Virginian-Pilot


DATE: Saturday, October 11, 1997            TAG: 9710110702

SECTION: FRONT                   PAGE: A1   EDITION: FINAL 

SOURCE: BY MIKE MATHER, STAFF WRITER 

DATELINE: VIRGINIA BEACH                    LENGTH:  190 lines




SHOOTING VICTIM'S ERRATIC BEHAVIOR, ACTIONS BROUGHT FATAL RESPONSE

In the days before Bruce Quagliato's violent death, his life began unraveling.

He was fired after acting strangely at the Oceanfront hotel where he worked. His roommates evicted him from the apartment they shared.

The 28-year-old New England man slipped into depression, friends told investigators.

He had moved to Virginia Beach from his Longview, Mass., home to enjoy the warm weather. He came here in a vintage 1977 Camaro he had fully restored. Now, with no job and no home, the car was all he had left. He told friends he wanted to be buried in it.

Quagliato wrote his will.

It looked like Quagliato had been trying to get the attention of police for days.

Police said he drove off from a gas station without paying but wasn't caught. Later, he got into a heated argument with a worker at a fast-food restaurant. She called police; he left.

Then, on March 25, shortly after 9 p.m., Quagliato was driving through the Little Creek Naval Amphibious Base. No one knows why.

A base police officer tried to stop him. Quagliato refused. There was a chase and a collision.

That set into motion the events that led to Quagliato's death.

The Catalyst

I have officers down!''

The urgent voice shook several Virginia Beach police officers like a winter shiver. Some were in the precinct building finishing paperwork. Some were on patrol. Some were eating dinner. It was just after 9 p.m.

**RECORD EXTRACTS:**

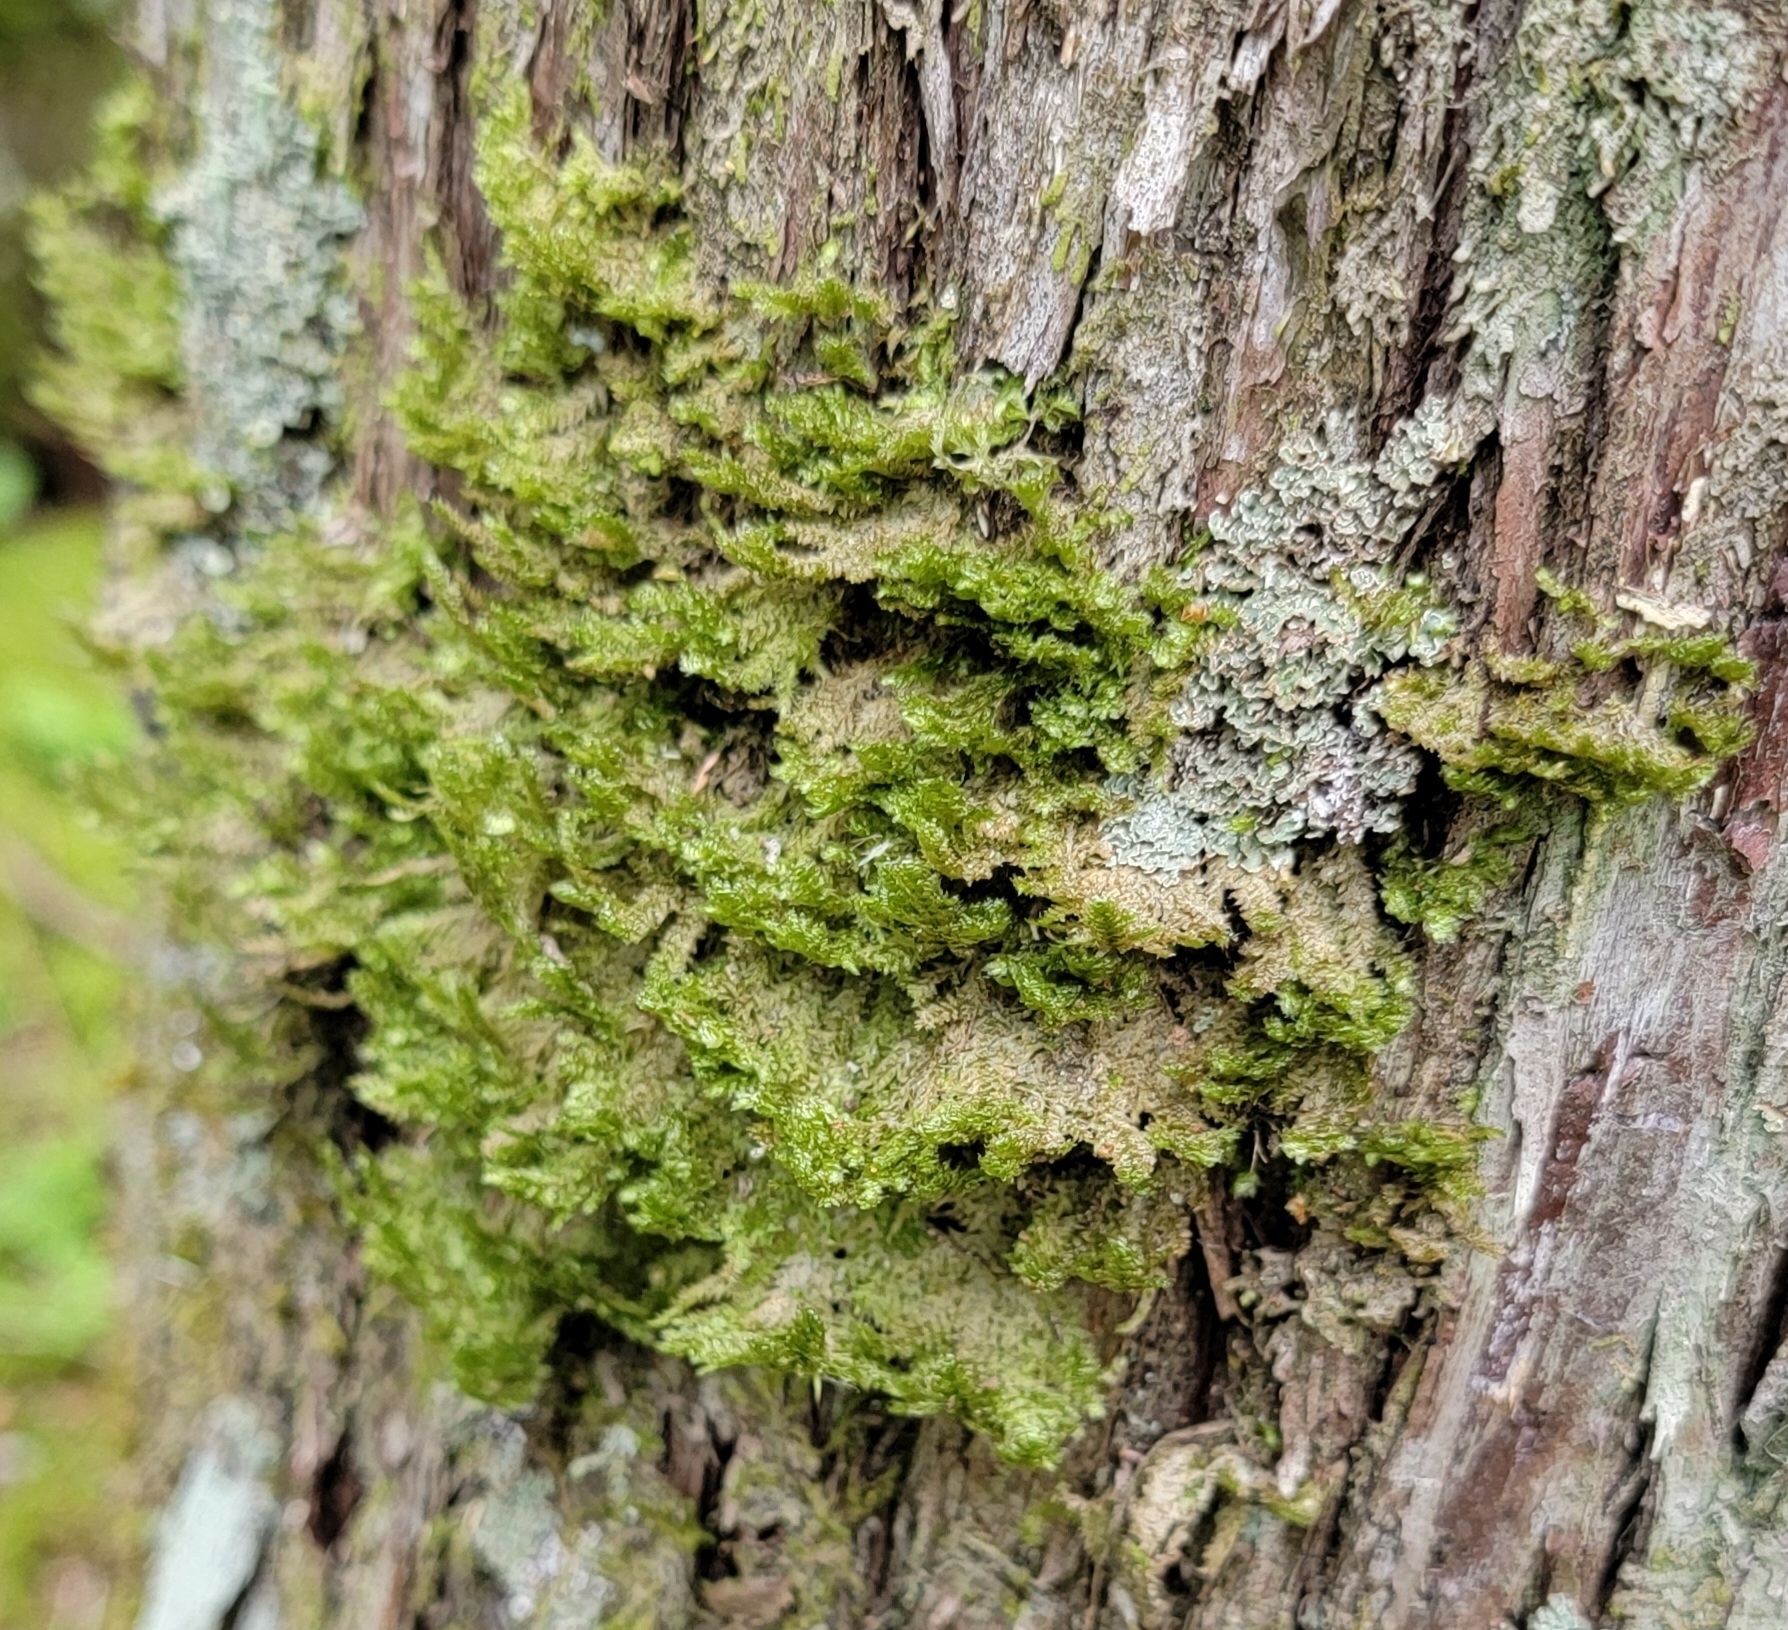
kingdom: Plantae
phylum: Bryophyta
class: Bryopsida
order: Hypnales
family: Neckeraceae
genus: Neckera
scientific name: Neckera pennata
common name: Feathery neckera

==

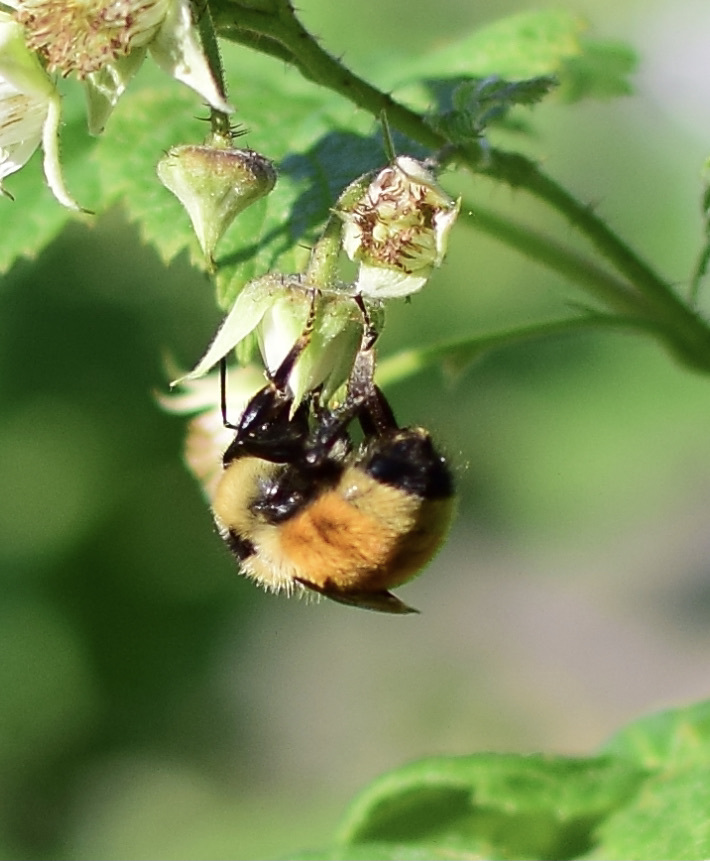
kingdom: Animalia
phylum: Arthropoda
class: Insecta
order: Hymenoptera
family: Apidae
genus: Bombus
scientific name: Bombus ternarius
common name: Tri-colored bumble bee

**WHAT YOU HAVE TO DO:**
Say whether each statement agrees with the Virginian-Pilot article above. Answer yes or no, and quote the words from the article that decide it.
(a) Quagliato came to Virginia Beach in a car he had restored himself.
(b) Police caught Quagliato after he left a gas station without paying.
(c) Quagliato was driving through the Little Creek Naval Amphibious Base on the evening of March 25.

**WRITTEN SOLUTION:**
(a) Yes: "He came here in a vintage 1977 Camaro he had fully restored."
(b) No: "Police said he drove off from a gas station without paying but wasn't caught."
(c) Yes: "Then, on March 25, shortly after 9 p.m., Quagliato was driving through the Little Creek Naval Amphibious Base."